Lo que hubo de ‘creciente’ el año siguiente, fue una hiperinflación de 7,560% en 1990.
El 28 de julio de 2010, Alan García pronunció otro último mensaje presidencial, el de su segundo mandato.
El año anterior, 2009, el crecimiento del PBI había sido de apenas 0.9%. Fue un bache recesivo entre un espectacular 2008 (9.8%) y un excelente 2010 (8.8%).
Pero en el discurso de García el 2010 no hay mención a la fuerte contracción del 2009. Es un discurso triunfalista que soslaya ese hecho.
A diferencia de su primer gobierno, García pudo terminar el segundo con cifras de crecimiento muy positivas. Pero su mensaje tampoco describe bien el éxito y se convierte en un listado excesivamente detallado de obras (como el número de laptops repartidas a los estudiantes y compradas por los profesores; o la construcción de carreteras tales como la de “San Alejandro a Neshuja” o la de “Chilete a San Pablo”.
Así que si uno quiere entender por qué García fracasó o tuvo éxito, no encontrará esa explicación en sus mensajes presidenciales.
De ellos, y de varios otros, se puede decir en conjunto aquello que dijo Churchill del que fue primer ministro británico, Ramsay Macdonald: que tenía “el don de condensar el mayor número de palabras en la menor cantidad de pensamiento”.

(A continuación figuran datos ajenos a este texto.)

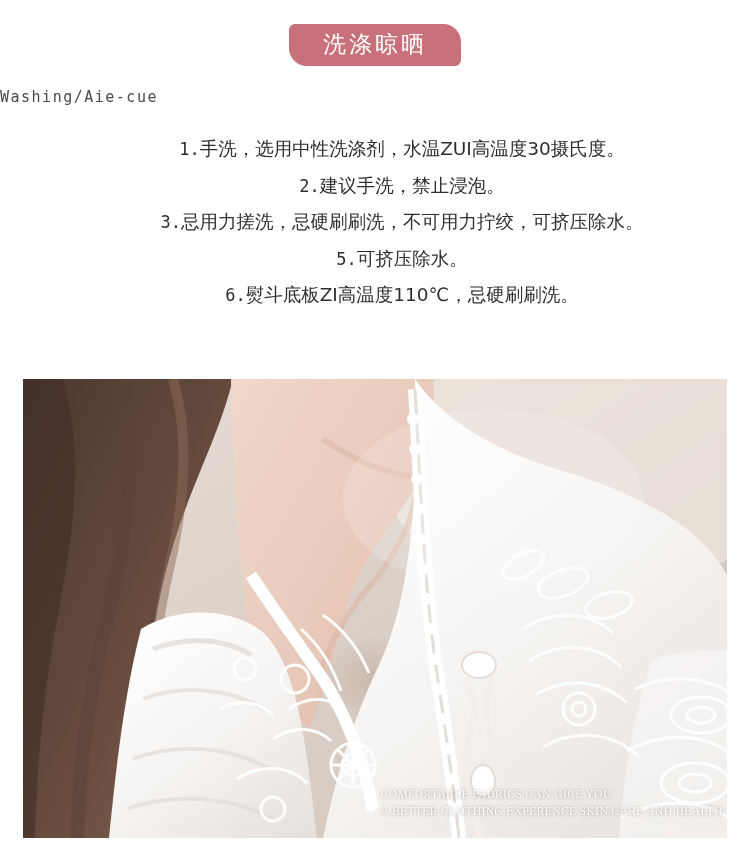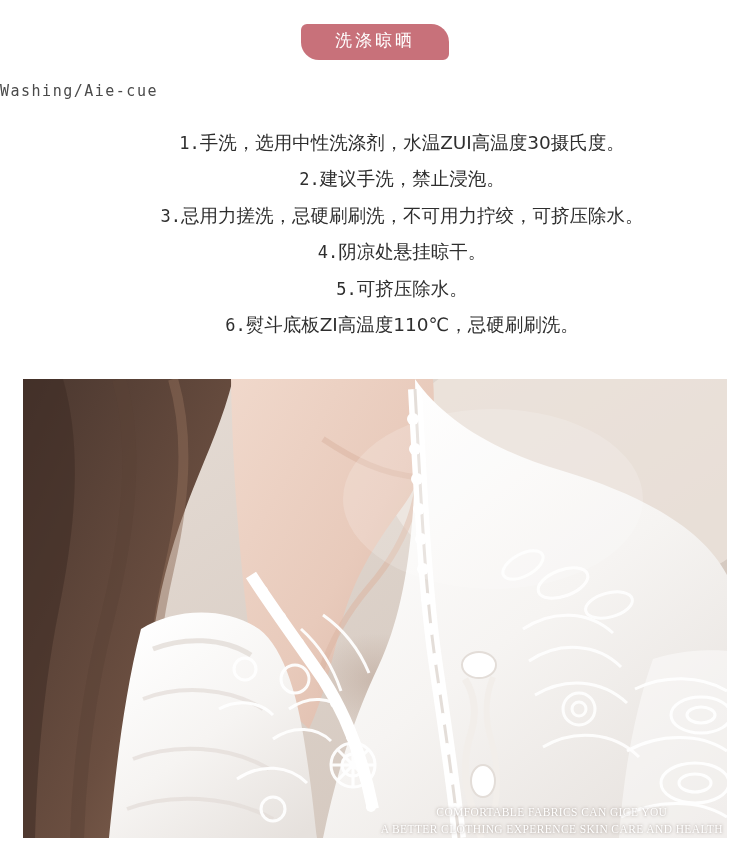--- a/index.html
+++ b/index.html
@@ -28,7 +28,7 @@
   .badge {
     background: #c8717a;
     color: #ffffff;
-    font-size: 17px;
+    font-size: 23px;
     letter-spacing: 3px;
     padding: 8px 34px 9px 34px;
     border-radius: 6px 18px 6px 18px;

En su mensaje, el presidente Humala se ha mantenido fiel a esa tradición. Infligir aburrimiento sin información de valor es una forma absurda de celebrar Fiestas Patrias.
Cambien el formato del mensaje, conviértanlo en un retrato del cuadro estratégico de la nación, hecho con arte e inteligencia, que fusione la elocuencia con la verdad, y entonces sí habrá que celebrar.